Top of Recorded information

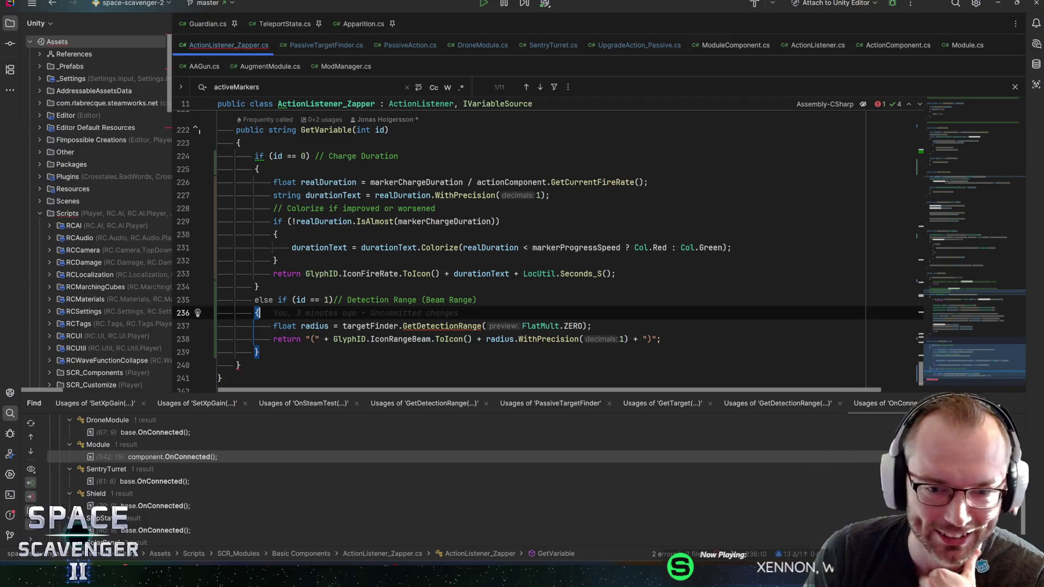
left_click(449, 299)
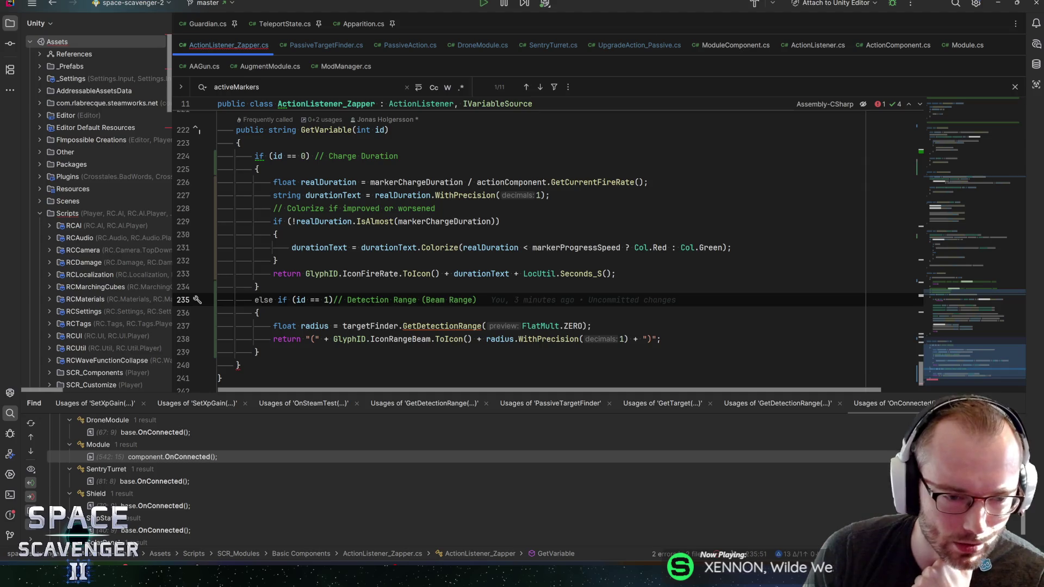
key("Down")
key("Down")
key("Down")
key("Down")
key("Return")
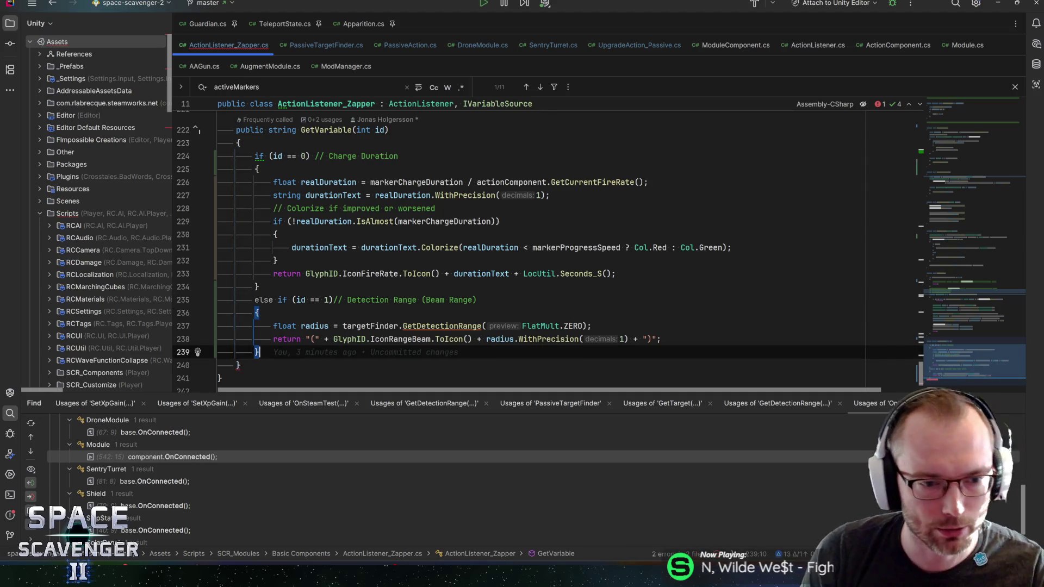
type("ret")
type("urn")
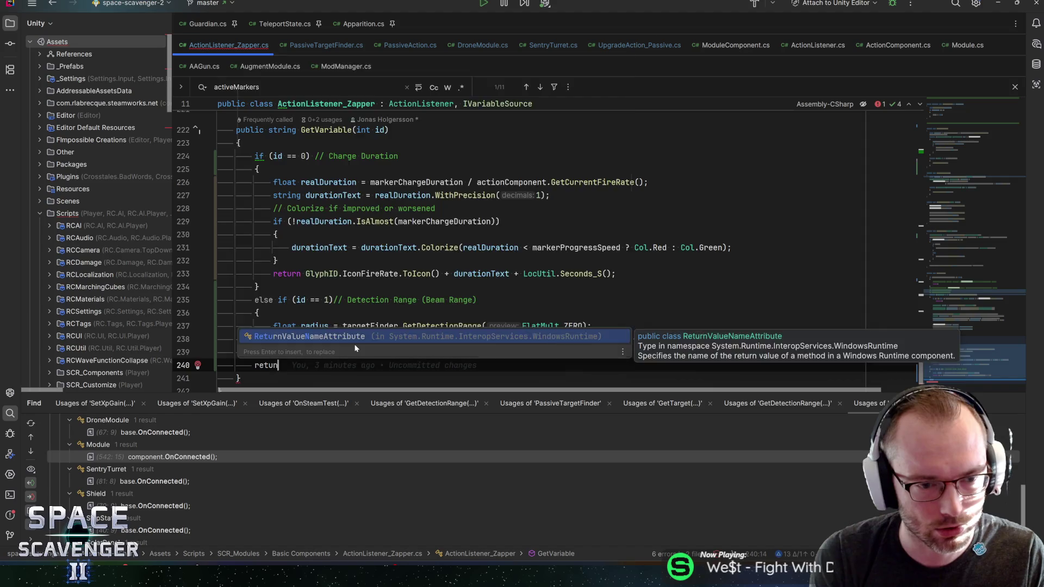
type(" \"\";")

Bottom of Recorded information

What you will do:
With the pictures omitted, restate every entry above word for word.

Answer to this problem:
left_click(449, 299)
key("Down")
key("Down")
key("Down")
key("Down")
key("Return")
type("ret")
type("urn")
type(" \"\";")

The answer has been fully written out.